Je crois que tu as un regard particulièrement critique sur ce qu’on pourrait appeler la “sacralisation des victimes”, ou en tout cas, sur l’impossibilité d’évoquer un sujet hyper tabou : le questionnement, en tant que victime, de ses propres responsabilités, ou de sa volonté de tourner la page, de s’en foutre ?
Le livre de Kouchner m’a beaucoup interpellée. Contrairement à Vanessa Springora, Camille Kouchner ne parle pas pour elle, et elle a la grande honnêteté de le dire. Elle parle pour quelqu’un qui ne veut pas parler, qui veut passer outre, ne veut pas être réduit à ça.
Je m’identifie beaucoup à cela et c’est pourquoi je parle très peu de mes viols. Je n’ai pas envie qu’on me ramène à eux. Pas par traumatisme. J’ai passé outre et je pense que c’est un des problèmes qu’on a, aujourd’hui, dans les discours sur les viols. Cette résistance, cette anti-fragilité (le fait d’être confronté à des choses négatives te rend plus fort, tu deviens plus fort à cause de l’adversité), n’est pas assez présente dans le débat, selon moi.
J’avais fait un débat avec Marlène Schiappa en 2018 après la “tribune Deneuve” [Tribune publiée dans Le Monde en 2018 intitulée “Nous défendons une liberté d’importuner, indispensable à la liberté sexuelle”, portée notamment par Catherine Deneuve et dont Peggy Sastre est co-rédactrice, ndlr.] où j’étais en face d’Irène Théry qui m’avait dit “le problème avec cette tribune c’est que vous avez envoyé votre force de caractère dans la gueule des victimes”. Et ça m’a séchée.
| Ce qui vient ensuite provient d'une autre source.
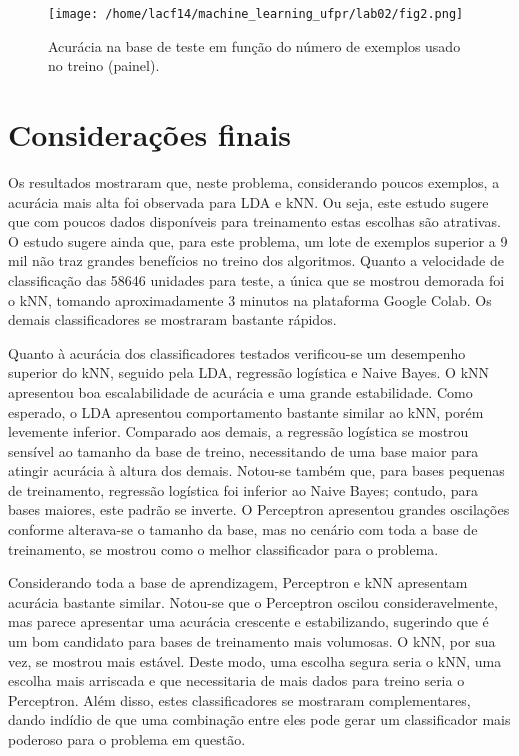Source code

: \documentclass[
	12pt,				%
	openright,			%
	twoside,			%
	a4paper,			%
	english,			%
	brazil,				%
	svgnames
	]{abntex2}\usepackage[]{graphicx}\usepackage[]{color}
\begin{document}
\begin{landscape}

\begin{figure}[]
\label{fig:fig2}
\centering
\texttt{[image: /home/lacf14/machine\_learning\_ufpr/lab02/fig2.png]}
\caption{Acurácia na base de teste em função do número de exemplos usado no treino (painel).}
\end{figure}
\end{landscape}

\chapter{Considerações finais}
\label{cap:conclusao}


Os resultados mostraram que, neste problema, considerando poucos exemplos, a acurácia mais alta foi observada para LDA e kNN. Ou seja, este estudo sugere que com poucos dados disponíveis para treinamento estas escolhas são atrativas. O estudo sugere ainda que, para este problema, um lote de exemplos superior a 9 mil não traz grandes benefícios no treino dos algoritmos. Quanto a velocidade de classificação das 58646 unidades para teste, a única que se mostrou demorada foi o kNN, tomando aproximadamente 3 minutos na plataforma Google Colab. Os demais classificadores se mostraram bastante rápidos.

Quanto à acurácia dos classificadores testados verificou-se um desempenho superior do kNN, seguido pela LDA, regressão logística e Naive Bayes. O kNN apresentou boa escalabilidade de acurácia e uma grande estabilidade. Como esperado, o LDA apresentou comportamento bastante similar ao kNN, porém levemente inferior. Comparado aos demais, a regressão logística se mostrou sensível ao tamanho da base de treino, necessitando de uma base maior para atingir acurácia à altura dos demais. Notou-se também que, para bases pequenas de treinamento, regressão logística foi inferior ao Naive Bayes; contudo, para bases maiores, este padrão se inverte. O Perceptron apresentou grandes oscilações conforme alterava-se o tamanho da base, mas no cenário com toda a base de treinamento, se mostrou como o melhor classificador para o problema.

Considerando toda a base de aprendizagem, Perceptron e kNN apresentam acurácia bastante similar. Notou-se que o Perceptron oscilou consideravelmente, mas parece apresentar uma acurácia crescente e estabilizando, sugerindo que é um bom candidato para bases de treinamento mais volumosas. O kNN, por sua vez, se mostrou mais estável. Deste modo, uma escolha segura seria o kNN, uma escolha mais arriscada e que necessitaria de mais dados para treino seria o Perceptron. Além disso, estes classificadores se mostraram complementares, dando indídio de que uma combinação entre eles pode gerar um classificador mais poderoso para o problema em questão.
\end{document}
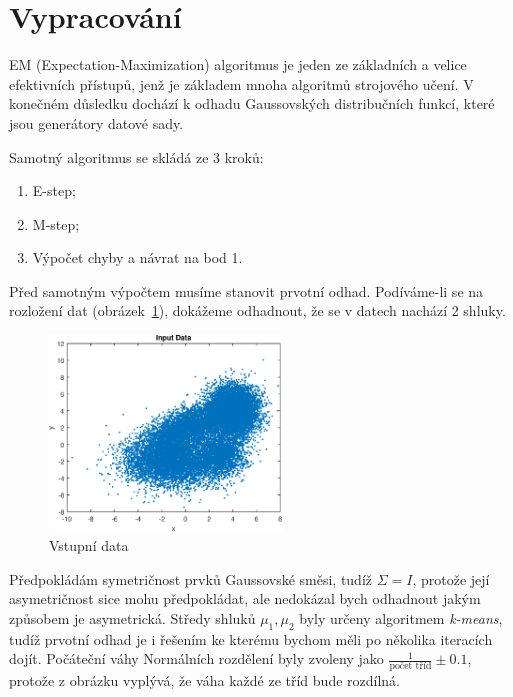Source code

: \section{Vypracování}

EM (Expectation-Maximization) algoritmus je jeden ze základních a velice efektivních přístupů, jenž je základem mnoha algoritmů strojového učení.
V konečném důsledku dochází k odhadu Gaussovských distribučních funkcí, které jsou generátory datové sady.

Samotný algoritmus se skládá ze 3 kroků:

\begin{enumerate}
    \item E-step;
    \item M-step;
    \item Výpočet chyby a návrat na bod 1.
\end{enumerate}

Před samotným výpočtem musíme stanovit prvotní odhad.
Podíváme-li se na rozložení dat (obrázek~\ref{fig:result1}), dokážeme odhadnout, že se v datech nachází 2 shluky.

\begin{figure}[htb]
    \centering
    \includegraphics[width=0.55\textwidth]{graphs/fig1.eps}
    \caption{Vstupní data}
    \label{fig:result1}
\end{figure}
\FloatBarrier

Předpokládám symetričnost prvků Gaussovské směsi, tudíž \( \Sigma = I \), protože její asymetričnost sice mohu předpokládat, ale nedokázal bych odhadnout jakým způsobem je asymetrická.
Středy shluků \( \mu_1, \mu_2 \) byly určeny algoritmem \textit{k-means}, tudíž prvotní odhad je i řešením ke kterému bychom měli po několika iteracích dojít.
Počáteční váhy Normálních rozdělení byly zvoleny jako \( \frac{1}{\text{počet tříd}} \pm 0.1 \), protože z obrázku vyplývá, že váha každé ze tříd bude rozdílná.

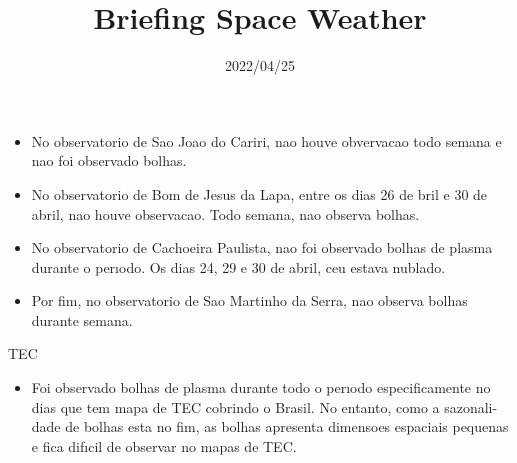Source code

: \documentclass[11pt, oneside]{article}
\title{Briefing Space Weather}
\date{2022/04/25}
\begin{document}
\maketitle 

 \begin{itemize} 
 \item  No observatorio de Sao Joao do Cariri, nao houve obvervacao todo semana e nao foi observado bolhas. 
\item  No observatorio de Bom de Jesus da Lapa, entre os dias 26 de bril e 30 de abril, nao houve observacao. Todo semana, nao observa bolhas. 
\item  No observatorio de Cachoeira Paulista, nao foi observado bolhas de plasma durante o perıodo. Os dias 24, 29 e 30 de abril, ceu estava nublado. 
\item  Por fim, no observatorio de Sao Martinho da Serra, nao observa bolhas durante semana. 
\end{itemize} 
 TEC 
\begin{itemize} 
 \item  Foi observado bolhas de plasma durante todo o perıodo especificamente no dias que tem mapa de TEC cobrindo o Brasil. No entanto, como a sazonali- dade de bolhas esta no fim, as bolhas apresenta dimensoes espaciais pequenas e fica difıcil de observar no mapas de TEC. 
\end{itemize} 
 
\end{document}

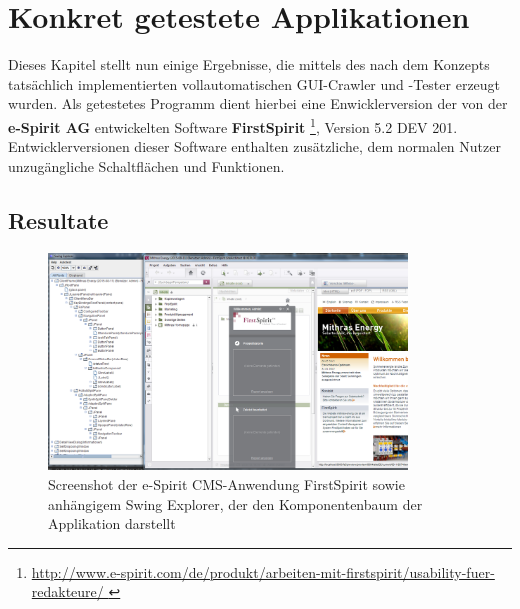 \chapter{Konkret getestete Applikationen}\label{chapter:concretetests}


Dieses Kapitel stellt nun einige Ergebnisse, die mittels des nach dem Konzepts tatsächlich
implementierten vollautomatischen GUI-Crawler und -Tester erzeugt wurden.
Als getestetes Programm dient hierbei eine Enwicklerversion der von der
\textbf{e-Spirit AG} entwickelten Software \textbf{FirstSpirit} 
\footnote{\url{ http://www.e-spirit.com/de/produkt/arbeiten-mit-firstspirit/usability-fuer-redakteure/ }},
Version 5.2 DEV 201. Entwicklerversionen dieser Software enthalten zusätzliche,
dem normalen Nutzer unzugängliche Schaltflächen und Funktionen.


\section{Resultate}\label{section:testresults}

\begin{figure}
	\centering
	\includegraphics[width=0.85\textwidth]{bilder/screenshot_freespirit.png}
	\caption{Screenshot der e-Spirit CMS-Anwendung FirstSpirit
	sowie anhängigem Swing Explorer, der den Komponentenbaum der Applikation darstellt}
	\label{fig:screenshot_freespirit}
\end{figure}

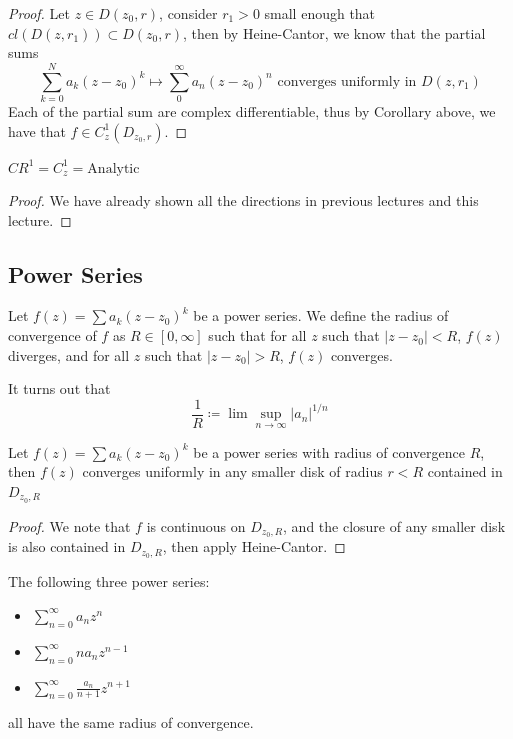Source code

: \begin{proof}
    Let $z \in D(z_0, r)$, consider $r_1 > 0$ small enough that $cl(D(z, r_1)) \subset D(z_0, r)$, then by Heine-Cantor, we know that the partial sums
    \[\sum_{k = 0}^N a_k (z - z_0)^k \mapsto \sum_{0}^\infty a_n (z - z_0)^n \text{ converges uniformly in $D(z, r_1)$}\]
    Each of the partial sum are complex differentiable, thus by Corollary above, we have that $f \in C_z^1(D_{z_0, r})$.
\end{proof}

\begin{theorem}
    $CR^1 = C_z^1 = \text{Analytic}$
\end{theorem}

\begin{proof}
We have already shown all the directions in previous lectures and this lecture.
\end{proof}

\subsection{Power Series}

\begin{definition}
    Let $f(z) = \sum a_k (z - z_0)^k$ be a power series. We define the radius of convergence of $f$ as $R \in [0, \infty]$ such that for all $z$ such that $|z - z_0| < R$, $f(z)$ diverges, and for all $z$ such that $|z - z_0| > R$, $f(z)$ converges.
\end{definition}

\begin{remark}
    It turns out that
    \[\frac{1}{R} \coloneqq \lim \sup_{n \to \infty} |a_n|^{1/n}\]
\end{remark}

\begin{proposition}
    Let $f(z) = \sum a_k (z - z_0)^k$ be a power series with radius of convergence $R$, then $f(z)$ converges uniformly in any smaller disk of radius $r < R$ contained in $D_{z_0, R}$
\end{proposition}

\begin{proof}
    We note that $f$ is continuous on $D_{z_0, R}$, and the closure of any smaller disk is also contained in $D_{z_0, R}$, then apply Heine-Cantor.
\end{proof}

\begin{corollary}
    The following three power series:
    \begin{itemize}
        \item $\sum_{n = 0}^\infty a_n z^n$
        \item $\sum_{n = 0}^\infty n a_n z^{n-1}$
        \item $\sum_{n = 0}^\infty \frac{a_n}{n + 1} z^{n+1}$
    \end{itemize}
    all have the same radius of convergence.
\end{corollary}

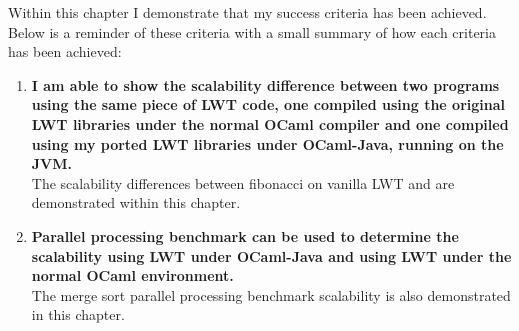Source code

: \documentclass[12pt,twoside,notitlepage]{report}
\begin{document}
%
%

%
%
Within this chapter I demonstrate that my success criteria has been achieved. Below is a reminder of these criteria with a small summary of how each criteria has been achieved:

\begin{enumerate}
\item {\bf I am able to show the scalability difference between two programs using the same piece of LWT code, one compiled using the original LWT libraries under the normal OCaml compiler and one compiled using my ported LWT libraries
under OCaml-Java, running on the JVM.}\hfill \\
The scalability differences between fibonacci on vanilla LWT and  are demonstrated within this chapter.
\item {\bf Parallel processing benchmark can be used to determine the scalability using LWT under OCaml-Java and using LWT under the normal OCaml environment.}\hfill \\
The merge sort parallel processing benchmark scalability is also demonstrated in this chapter.
\end{enumerate}

%
%
\end{document}
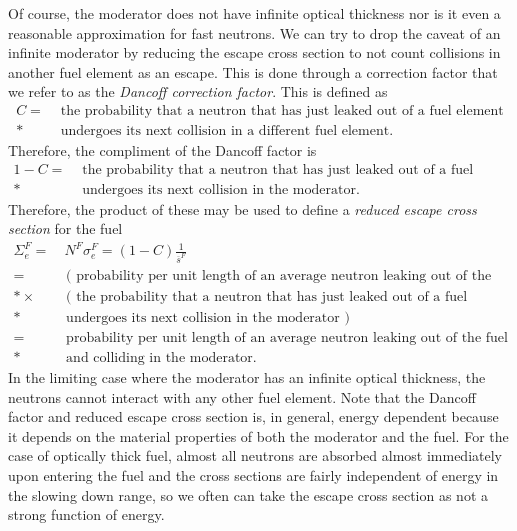 Of course, the moderator does not have infinite optical thickness nor is it even a reasonable approximation for fast neutrons. We can try to drop the caveat of an infinite moderator by reducing the escape cross section to not count collisions in another fuel element as an escape. This is done through a correction factor that we refer to as the \emph{Dancoff correction factor}. This is defined as
\begin{align}
  C = &\text{ the probability that a neutron that has just leaked out of a fuel element} \nonumber \\*
      &\text{ undergoes its next collision in a different fuel element.} \nonumber
\end{align}
Therefore, the compliment of the Dancoff factor is
\begin{align}
  1 - C = 
  &\text{ the probability that a neutron that has just leaked out of a fuel element} \nonumber \\*
  &\text{ undergoes its next collision in the moderator.} \nonumber
\end{align}
Therefore, the product of these may be used to define a \emph{reduced escape cross section} for the fuel
\begin{align}
  \Sigma_e^F = &\ N^F \sigma_e^F = (1 - C) \frac{1}{\overline{s}^F} \\
  = &\text{ ( probability per unit length of an average neutron leaking out of the fuel )} \nonumber \\*
  \times    &\text{ ( the probability that a neutron that has just leaked out of a fuel element} \nonumber \\*
  &\text{ undergoes its next collision in the moderator )} \nonumber \\
  = &\text{ probability per unit length of an average neutron leaking out of the fuel } \nonumber \\* 
  &\text{ and colliding in the moderator.} \nonumber
\end{align}
In the limiting case where the moderator has an infinite optical thickness, the neutrons cannot interact with any other fuel element. Note that the Dancoff factor and reduced escape cross section is, in general, energy dependent because it depends on the material properties of both the moderator and the fuel. For the case of optically thick fuel, almost all neutrons are absorbed almost immediately upon entering the fuel and the cross sections are fairly independent of energy in the slowing down range, so we often can take the escape cross section as not a strong function of energy.

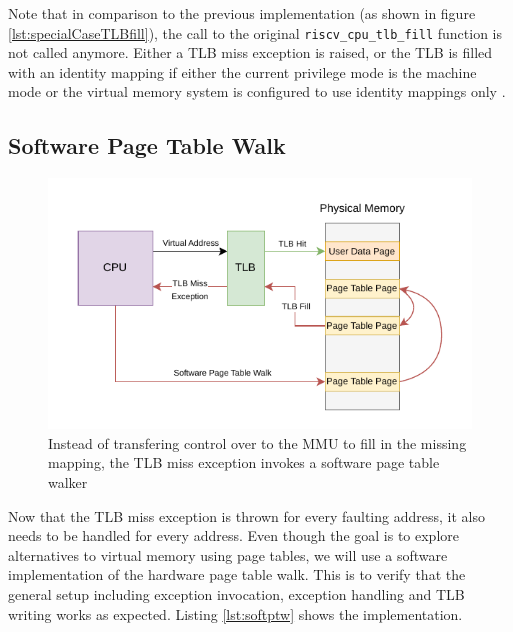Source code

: Note that in comparison to the previous implementation (as shown in figure \ref{lst:specialCaseTLBfill}), the
call to the original \texttt{riscv\_cpu\_tlb\_fill} function is not called anymore.
Either a TLB miss exception is raised, or the TLB is filled with an identity mapping if either the current
privilege mode is the machine mode or the virtual memory system is configured to use identity mappings only
\cite{RISCVInstructionSet}.


\subsection{Software Page Table Walk}


\begin{figure}[ht!]
    \centering
    \includegraphics[scale=1.5]{figures/theory_sw_ptw.pdf}
    \caption[Software Page Table Walker]{Instead of transfering control over to the MMU to fill in the missing mapping,
        the TLB miss exception invokes a software page table walker}
    \label{fig:theory:sw_ptw}
\end{figure}

Now that the TLB miss exception is thrown for every faulting address, it also needs to be handled
for every address.
Even though the goal is to explore alternatives to virtual memory using page tables, we will
use a software implementation of the hardware page table walk. This is to verify that the
general setup including exception invocation, exception handling and TLB writing works as
expected.
Listing \ref{lst:softptw} shows the implementation.

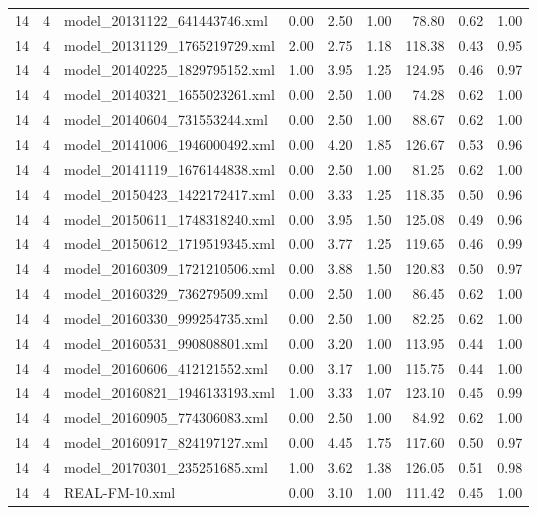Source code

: \begin{table}[ht]
\begin{tabular}{rrlrrrrrr}
   14 &   4 & model\_20131122\_641443746.xml & 0.00 & 2.50 & 1.00 & 78.80 & 0.62 & 1.00 \\ 
   14 &   4 & model\_20131129\_1765219729.xml & 2.00 & 2.75 & 1.18 & 118.38 & 0.43 & 0.95 \\ 
   14 &   4 & model\_20140225\_1829795152.xml & 1.00 & 3.95 & 1.25 & 124.95 & 0.46 & 0.97 \\ 
   14 &   4 & model\_20140321\_1655023261.xml & 0.00 & 2.50 & 1.00 & 74.28 & 0.62 & 1.00 \\ 
   14 &   4 & model\_20140604\_731553244.xml & 0.00 & 2.50 & 1.00 & 88.67 & 0.62 & 1.00 \\ 
   14 &   4 & model\_20141006\_1946000492.xml & 0.00 & 4.20 & 1.85 & 126.67 & 0.53 & 0.96 \\ 
   14 &   4 & model\_20141119\_1676144838.xml & 0.00 & 2.50 & 1.00 & 81.25 & 0.62 & 1.00 \\ 
   14 &   4 & model\_20150423\_1422172417.xml & 0.00 & 3.33 & 1.25 & 118.35 & 0.50 & 0.96 \\ 
   14 &   4 & model\_20150611\_1748318240.xml & 0.00 & 3.95 & 1.50 & 125.08 & 0.49 & 0.96 \\ 
   14 &   4 & model\_20150612\_1719519345.xml & 0.00 & 3.77 & 1.25 & 119.65 & 0.46 & 0.99 \\ 
   14 &   4 & model\_20160309\_1721210506.xml & 0.00 & 3.88 & 1.50 & 120.83 & 0.50 & 0.97 \\ 
   14 &   4 & model\_20160329\_736279509.xml & 0.00 & 2.50 & 1.00 & 86.45 & 0.62 & 1.00 \\ 
   14 &   4 & model\_20160330\_999254735.xml & 0.00 & 2.50 & 1.00 & 82.25 & 0.62 & 1.00 \\ 
   14 &   4 & model\_20160531\_990808801.xml & 0.00 & 3.20 & 1.00 & 113.95 & 0.44 & 1.00 \\ 
   14 &   4 & model\_20160606\_412121552.xml & 0.00 & 3.17 & 1.00 & 115.75 & 0.44 & 1.00 \\ 
   14 &   4 & model\_20160821\_1946133193.xml & 1.00 & 3.33 & 1.07 & 123.10 & 0.45 & 0.99 \\ 
   14 &   4 & model\_20160905\_774306083.xml & 0.00 & 2.50 & 1.00 & 84.92 & 0.62 & 1.00 \\ 
   14 &   4 & model\_20160917\_824197127.xml & 0.00 & 4.45 & 1.75 & 117.60 & 0.50 & 0.97 \\ 
   14 &   4 & model\_20170301\_235251685.xml & 1.00 & 3.62 & 1.38 & 126.05 & 0.51 & 0.98 \\ 
   14 &   4 & REAL-FM-10.xml & 0.00 & 3.10 & 1.00 & 111.42 & 0.45 & 1.00 \\ 

\end{tabular}
\end{table}
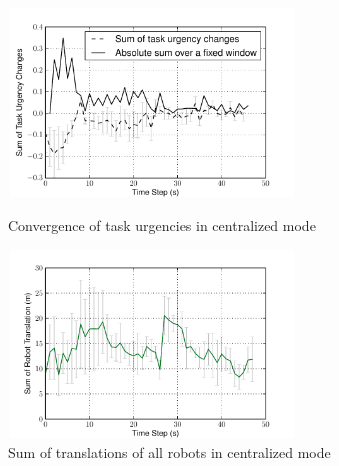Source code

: \documentclass[letterpaper, 10 pt, times, conference]{ieeeconf} %
\begin{document}
\begin{figure}
\begin{minipage}[t]{0.5\linewidth}
\centering
\includegraphics[height=5cm,width=3in]{images/global/TaskUrgencyConvergence-step2-th-p1}
\caption{\small Convergence of task urgencies in centralized mode}
\label{fig:urgency-convergence} %
\end{minipage}
\hspace{0.5cm}
\begin{minipage}[t]{0.5\linewidth}
\centering
\includegraphics[height=5cm,width=3in]{images/global/DeltaTranslationStat}
\caption{\small Sum of translations of all robots in centralized  mode }
\label{fig:translation-stat} %
\end{minipage}
\end{figure}
\end{document}
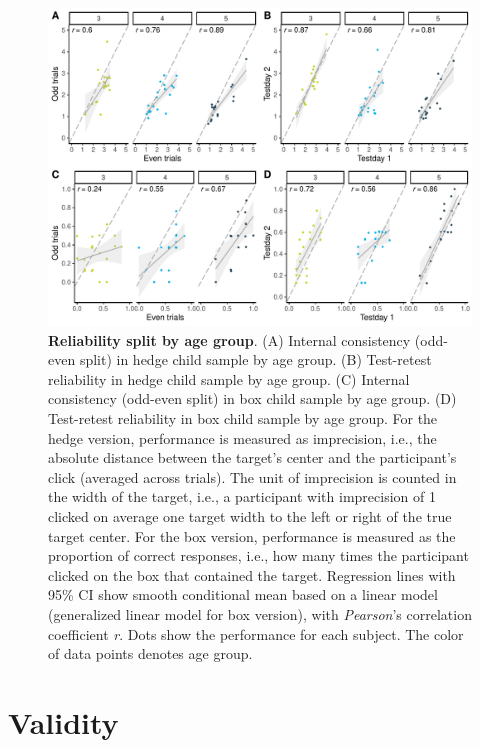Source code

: \documentclass[
  man,floatsintext]{apa6}
\begin{document}
\begin{figure}

{\centering \includegraphics[width=1\linewidth]{../figures/tango_supplements_reli_byagegroup} 

}

\caption{\textbf{Reliability split by age group}. (A) Internal consistency (odd-even split) in hedge child sample by age group. (B) Test-retest reliability in hedge child sample by age group. (C) Internal consistency (odd-even split) in box child sample by age group. (D) Test-retest reliability in box child sample by age group. For the hedge version, performance is measured as imprecision, i.e., the absolute distance between the target's center and the participant's click (averaged across trials). The unit of imprecision is counted in the width of the target, i.e., a participant with imprecision of 1 clicked on average one target width to the left or right of the true target center. For the box version, performance is measured as the proportion of correct responses, i.e., how many times the participant clicked on the box that contained the target. Regression lines with 95\% CI show smooth conditional mean based on a linear model (generalized linear model for box version), with \emph{Pearson}'s correlation coefficient \emph{r}. Dots show the performance for each subject. The color of data points denotes age group.}\label{fig:fig4}
\end{figure}

\newpage

\hypertarget{validity}{%
\section{Validity}\label{validity}}
\end{document}
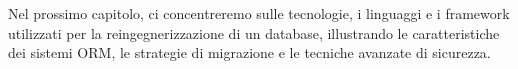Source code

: Nel prossimo capitolo, ci concentreremo sulle tecnologie, i linguaggi e i framework utilizzati per la reingegnerizzazione di un database, illustrando le caratteristiche dei sistemi ORM, le strategie di migrazione e le tecniche avanzate di sicurezza.



%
En quoi c’est un problème de dire “vous pouvez vous en sortir et vous allez même être plus fortes à cause ou grâce à ça” ? C’est quelque chose que j’ai beaucoup en commun avec Samantha Geimer qui a été victime de Polanski à 13 ans. Son livre est formidable là-dessus.
Pour revenir à la première question “qu’est-ce qui me dérange le plus dans le néo-féminisme ?”, c’est ce côté victimaire : on vous enfonce dans un trou en disant “vous vous en sortirez jamais, la société est dégueulasse”. On ne fait rien avec ça, à part des ruines et de la mort, c’est nul.
Pour toi, c’est une forme d’injonction ? Il y aurait un manque d’ouverture sur ce que peut être ou doit être une victime ?
Bien sûr. C’est le genre de propos qu’on peut entendre de Face à l’inceste qui dit “vous parlez pour les autres victimes”. Je pourrais aussi leur dire “vous parlez aussi pour les victimes”. Il y a des victimes différentes, qui vivent les choses différemment, et tout cela a des conséquences différentes. Tout est valide. Il faut arrêter d’être parano et de dire “si on met l’accent sur tel profil et pas sur l’autre, c’est l’autre profil qu’on silencie”.